Na impraticabilidade de se levantar, marchar até a água e nadar com sua baleia, o homem fabula. Imagina o que seria essa criatura gigantesca, e a possibilidade de sua consciência, o tamanho de seus desejos. Por que se arrisca entre os humanos, tão perto da areia? O homem lembra que Clarice Lispector, certa vez, escreveu que toda baleia é uma montanha de inocência, e ele concorda com isso. Embora saiba que jamais poderá conhecer o que se passa no interior sombrio daquela caverna semovente, submarina. Talvez até haja luzes por lá, lampiões acesos e óleo perfumado queimando, dormitórios, escadarias e bibliotecas — ninguém ficará sabendo. E talvez o próprio bebê no colo deste homem esteja lá dentro, agora mesmo, enquanto dorme, e sonha.

O homem decide que o melhor a fazer, quanto à passagem daquela baleia por sua vida, é observá-la. Aproveitar a chance que lhe coube, a exclusividade que lhe destinaram. Assim, examinando-a bem, ele nota que há algo errado. A baleia não está se movendo. Não submerge nem volta à tona, conforme julgou, dois minutos antes. Não. Ela está parada, exatamente como ele. É o mar que se move ao redor e debaixo dela. E o movimento do mar, em relação à imobilidade da baleia, tem um quê de mau agouro. Seria ela um cadáver à deriva?
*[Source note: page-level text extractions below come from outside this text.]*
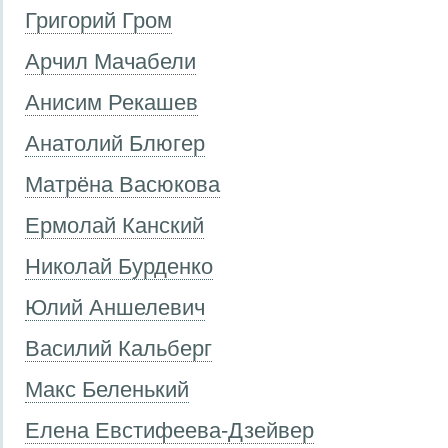
Григорий Гром
Арчил Мачабели
Анисим Рекашев
Анатолий Блюгер
Матрёна Васюкова
Ермолай Канский
Николай Бурденко
Юлий Аншелевич
Василий Кальберг
Макс Беленький
Елена Евстифеева-Дзейвер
Esta é a primeira baleia que o homem avista e, se ela estiver morta, é certo que será um péssimo presságio. Uma baleia defunta, flutuando diante de um balneário lotado, num feriadão de sol. Uma baleia que é o sepulcro de si mesma, uma imensa massa oca, feita para abrigar os restos de nossas expectativas, o anúncio de um evento extraordinário, uma alegria inextinguível, o grande futuro, o progresso que não vem, pois encalhou, jamais acontecerá.

Mas não é isso, e o homem não demora a perceber seu erro. Não, não se trata de um animal. Foi uma ilusão, causada pelo sol ou pelo sono, o cansaço da vigília, da esperança, da paternidade. Sua baleia é só um rochedo, uma pedra de aparência ovoide, que o mar, em dias de menor exuberância, deixa parcialmente descoberta.

O que não muda nada. Porque, nos dias seguintes a essa visão, o homem continuará a distingui-la a distância, aquela baleia de pedra e brilho, a força fixa na linha do horizonte, indiferente ao Atlântico Sul, este oceano que sobe e desce por seu corpo, como se acariciasse uma montanha.